Der BUND verteidigt seinen Babymörder-Spot damit, dass das Pestizid Glyphosat „alles andere als harmlos“ sei. Selbst wenn das so wäre – rechtfertigt das einen Spot, in dem man Babys umbringt?

Aber lassen wir für diesen Artikel die Moral außen vor. Der BUND glaubt die Wissenschaft auf der eigenen Seite und präsentiert uns „Studien und Fakten zu den Auswirkungen von Glyphosat“. Die Präsentation dieser „Fakten“ grenzt allerdings schon an Täuschung. Es scheint, als hätte der BUND sich seine ganz eigene Welt der Fakten etabliert.

Aber eins nach dem anderen, sehen wir uns doch die Wissenschaft des BUND genauer im Einzelnen an. Ich bin beileibe kein Glyphosat-Experte, hatte Toxikologie zuletzt im Studium, kann aber Publikationen lesen. Immerhin! Es wird sich zeigen, dass diese Basiskenntnisse schon reichen, um dem BUND den Wind aus den Segeln zu nehmen.

Im Folgenden zitiere ich aus dem BUND-Dokument und kommentiere direkt darunter.

Glyphosat […] schädigt Menschen, besonders die, die in den Sojaanbaugebieten Südamerikas leben. [Dort] wird Glyphosat per Flugzeug versprüht.

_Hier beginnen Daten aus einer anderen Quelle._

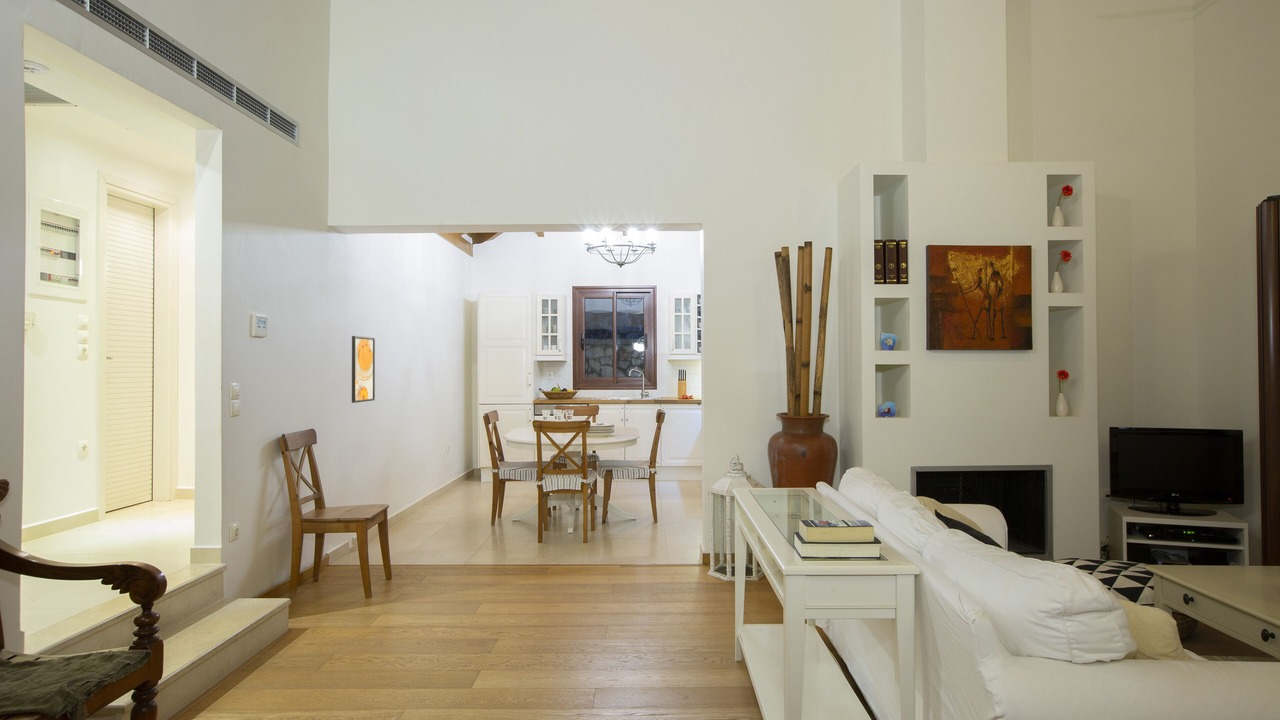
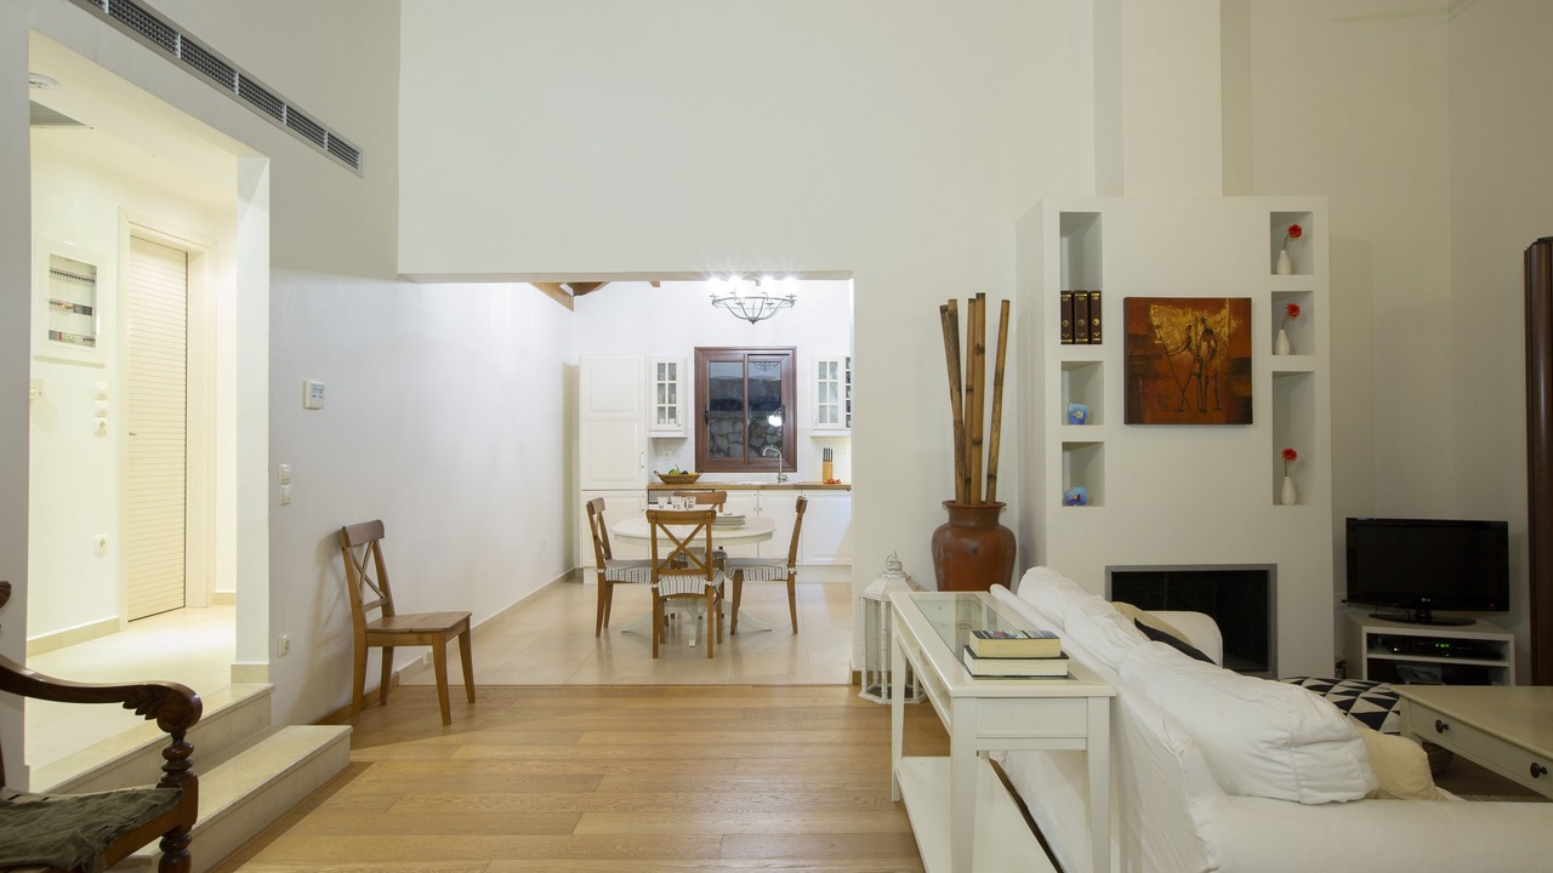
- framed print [351,335,376,404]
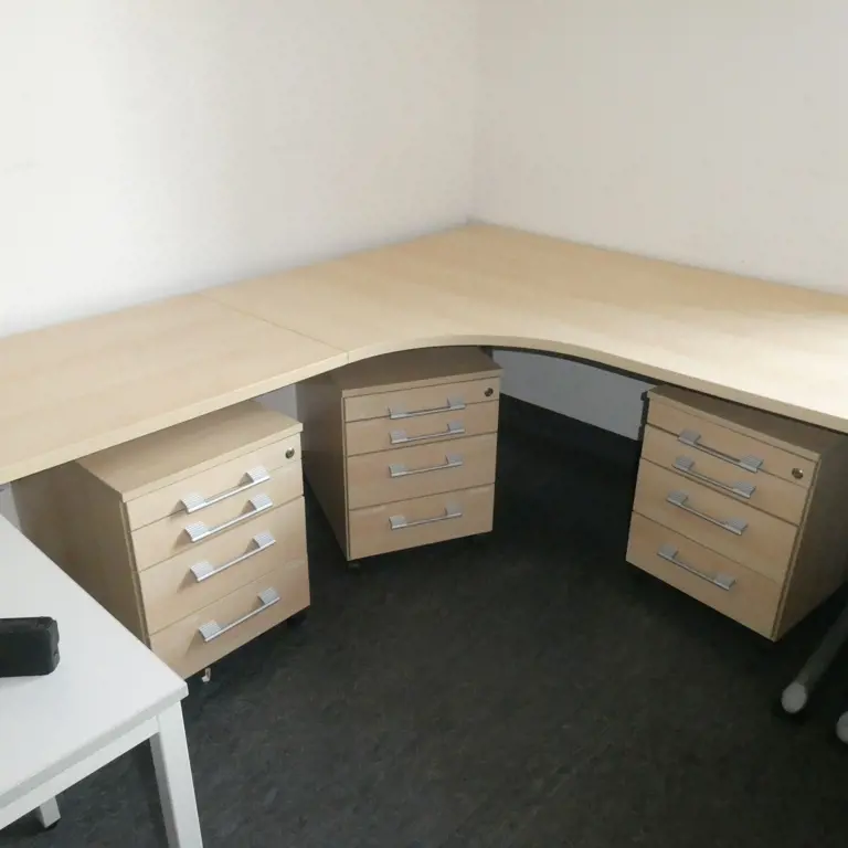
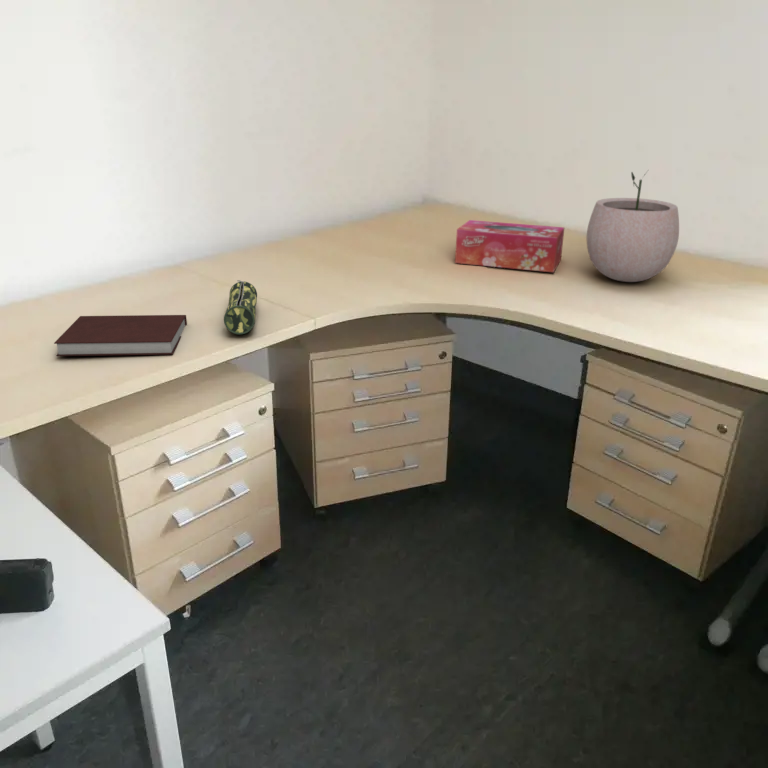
+ plant pot [586,170,680,283]
+ tissue box [454,219,565,273]
+ pencil case [223,279,258,335]
+ notebook [53,314,188,357]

Menschen, die dort leben, sind dem schutzlos ausgeliefert. Die Folgen sind steigende Krebsraten, Fehlgeburten und Fehlbildungen.

Sicher, Glyphosat bzw. RoundUp sollte man nicht trinken und es ist bedauerlich, dass ein brasilianisches Flugzeug das Pestizid über einer Schule versprüht hat, und es dann zu Vergiftungsfällen kam. Niemand behauptet ernsthaft, Glyphosat und die Zusatzstoffe im Fertigprodukt wären völlig ungefährlich – wir erinnern uns an Paracelsus, denn die Dosis macht das Gift. Als Bewertungsgrundlage sollten allerdings nicht Unfälle oder unverantwortliche Anwendungen gelten, sondern der verantwortungsvolle Umgang mit Chemikalien. Denn ein Restrisiko im Umgang bleibt immer bestehen, Pestizide machen von dieser Regel keine Ausnahme.

Hier sucht man übrigens vergeblich nach Wissenschaft (in Form von Publikationen). Es gibt Verlinkungen auf eine Tageszeitung, eine TV-Sendung, und auf einen Verein, der sich „Umwelt-Institut“ nennt. Als unseriös sticht der „Instituts“-Bericht hervor, der praktisch keine Quellen angibt.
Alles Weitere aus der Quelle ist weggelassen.